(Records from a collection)
============

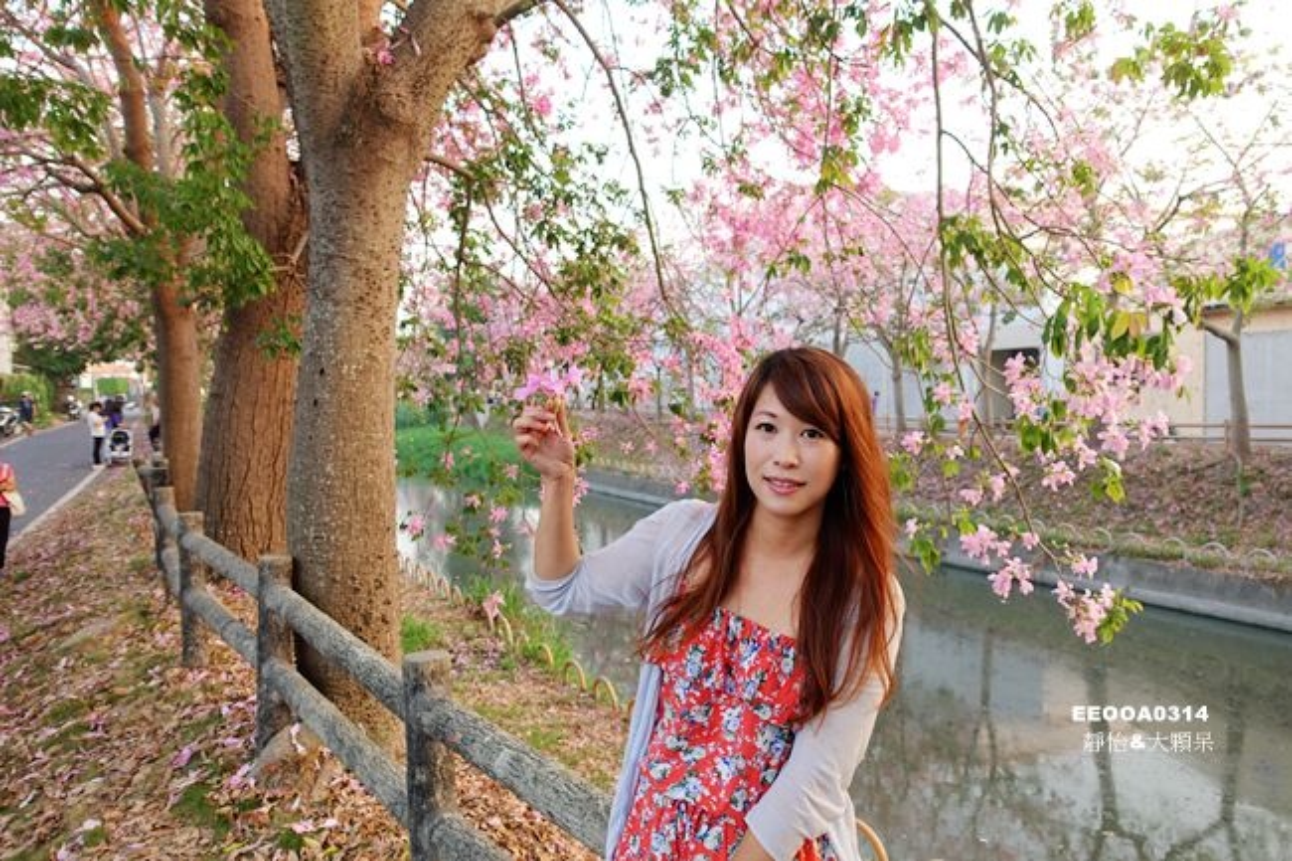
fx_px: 861
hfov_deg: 73.8
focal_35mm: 24
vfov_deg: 53.1
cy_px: 430
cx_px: 646
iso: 125
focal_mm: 8.8
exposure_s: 1/60
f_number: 2.8
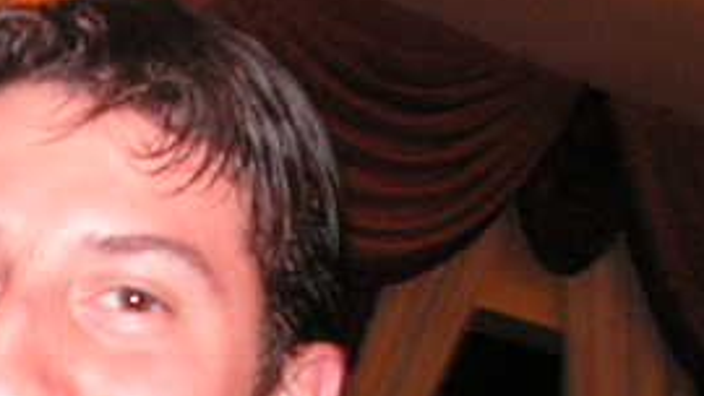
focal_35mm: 119
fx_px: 2222
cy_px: 563
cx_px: -16
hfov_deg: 17.5
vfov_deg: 9.9
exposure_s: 1/40
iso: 200
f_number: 3.2
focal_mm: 7.8
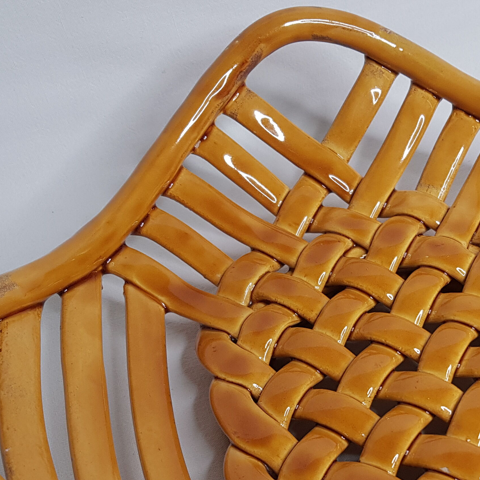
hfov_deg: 30.2
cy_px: 403
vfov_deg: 30.1
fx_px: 863
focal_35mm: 55
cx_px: 395
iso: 80
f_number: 1.7
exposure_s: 1/100
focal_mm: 4.2
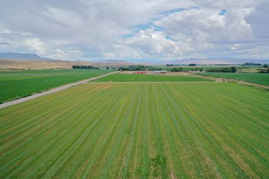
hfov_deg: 65.5
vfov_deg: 46.4
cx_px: 134
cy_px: 90
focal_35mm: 28
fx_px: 209
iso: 100
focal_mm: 10.26
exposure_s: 1/30
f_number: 2.8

============

* Task item *
Exactly the lines from the one with "focal_35mm: 119" through the end of the records should be written out, and only those. Pictures do not belong in the copy.

* Solution to this task *
focal_35mm: 119
fx_px: 2222
cy_px: 563
cx_px: -16
hfov_deg: 17.5
vfov_deg: 9.9
exposure_s: 1/40
iso: 200
f_number: 3.2
focal_mm: 7.8
hfov_deg: 30.2
cy_px: 403
vfov_deg: 30.1
fx_px: 863
focal_35mm: 55
cx_px: 395
iso: 80
f_number: 1.7
exposure_s: 1/100
focal_mm: 4.2
hfov_deg: 65.5
vfov_deg: 46.4
cx_px: 134
cy_px: 90
focal_35mm: 28
fx_px: 209
iso: 100
focal_mm: 10.26
exposure_s: 1/30
f_number: 2.8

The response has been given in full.